Religion and spirituality fuel his songs too. A practising Muslim, he’s observing Ramadan when we speak (despite his success, his parents still frown on his chosen career). Like all his albums, Afrique Victime is sung entirely in Tamasheq. Yet the emotion in his voice is clear, not least on the title track, where his pain and rage transcends language barriers. The song finds him addressing France’s post-colonial legacy in Africa head-on.
“Supposedly, France has given independence to its ex-colonies, but it’s only on paper,” he says, the anger in his voice rising. “France is still pulling the strings behind many things that are happening here. Whenever our leaders don’t want to go in line with what’s best for France economically, they’ll facilitate instability and indirectly finance mercenaries.”

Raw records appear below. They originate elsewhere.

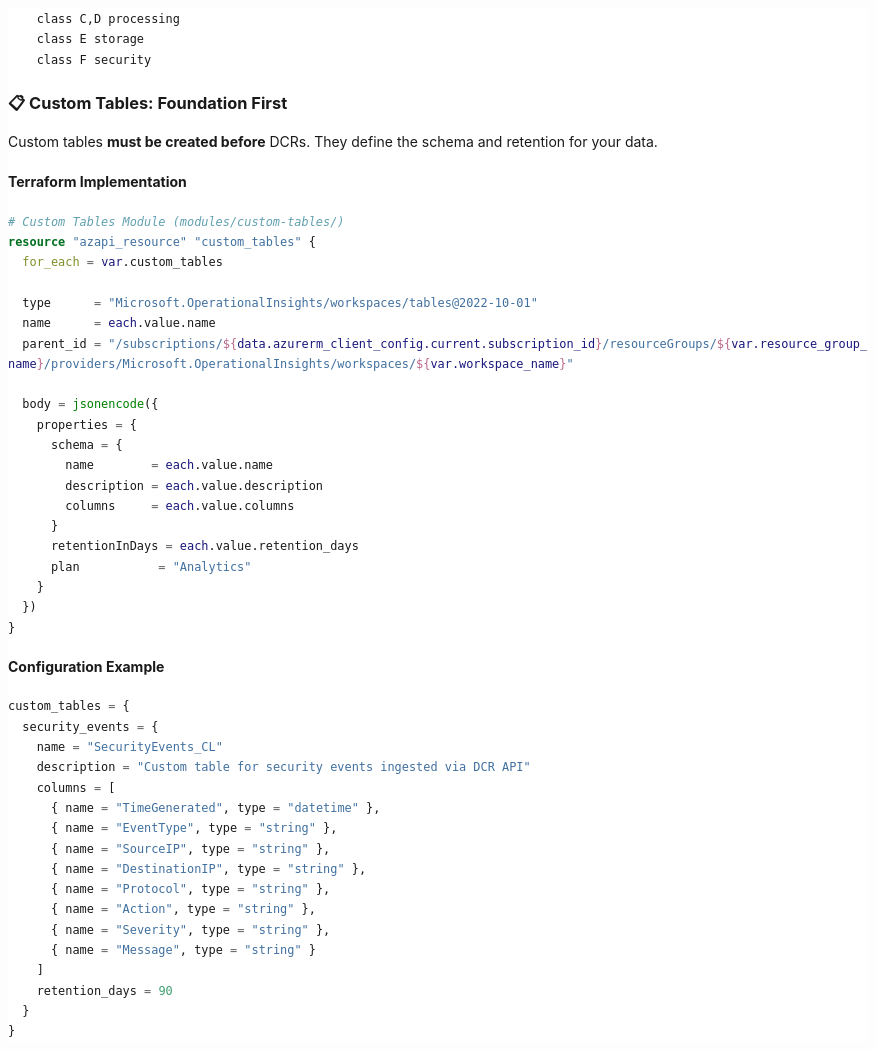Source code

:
 ```mermaid
    class C,D processing
    class E storage
    class F security
```

### 📋 **Custom Tables: Foundation First**

Custom tables **must be created before** DCRs. They define the schema and retention for your data.

#### **Terraform Implementation**
```terraform
# Custom Tables Module (modules/custom-tables/)
resource "azapi_resource" "custom_tables" {
  for_each = var.custom_tables

  type      = "Microsoft.OperationalInsights/workspaces/tables@2022-10-01"
  name      = each.value.name
  parent_id = "/subscriptions/${data.azurerm_client_config.current.subscription_id}/resourceGroups/${var.resource_group_name}/providers/Microsoft.OperationalInsights/workspaces/${var.workspace_name}"

  body = jsonencode({
    properties = {
      schema = {
        name        = each.value.name
        description = each.value.description
        columns     = each.value.columns
      }
      retentionInDays = each.value.retention_days
      plan           = "Analytics"
    }
  })
}
```

#### **Configuration Example**
```terraform
custom_tables = {
  security_events = {
    name = "SecurityEvents_CL"
    description = "Custom table for security events ingested via DCR API"
    columns = [
      { name = "TimeGenerated", type = "datetime" },
      { name = "EventType", type = "string" },
      { name = "SourceIP", type = "string" },
      { name = "DestinationIP", type = "string" },
      { name = "Protocol", type = "string" },
      { name = "Action", type = "string" },
      { name = "Severity", type = "string" },
      { name = "Message", type = "string" }
    ]
    retention_days = 90
  }
}
```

He explains that France gains money and political power from the region’s uranium mines, even though the majority of Niger’s population don’t have access to electricity. He mentions a recent attack by the militant Islamist terrorist group Boko Haram, in which 215 civilians – including children – were murdered.
“The country didn’t know about this kind of instability before France arrived,” he spits. “But who’s giving these people weapons and training and strategy? Even though they are all nomads who didn’t get any formal education.”
He’s not sure his music can change anything on a geo-political level, but he is putting his money where his mouth is on a local one. The success of his albums has enabled him to build wells in his home town to enable people to get clean drinking water.
“And I would love to be able to build a school for girls, so that they can have access to education,” he says. Just as importantly, he’s become an ambassador for Niger, and for Tuareg culture.
“It’s my way of transmitting messages to the world about what’s happening around me, whether it be corruption or terrorism or injustice or love,” he says. “Music is my weapon.”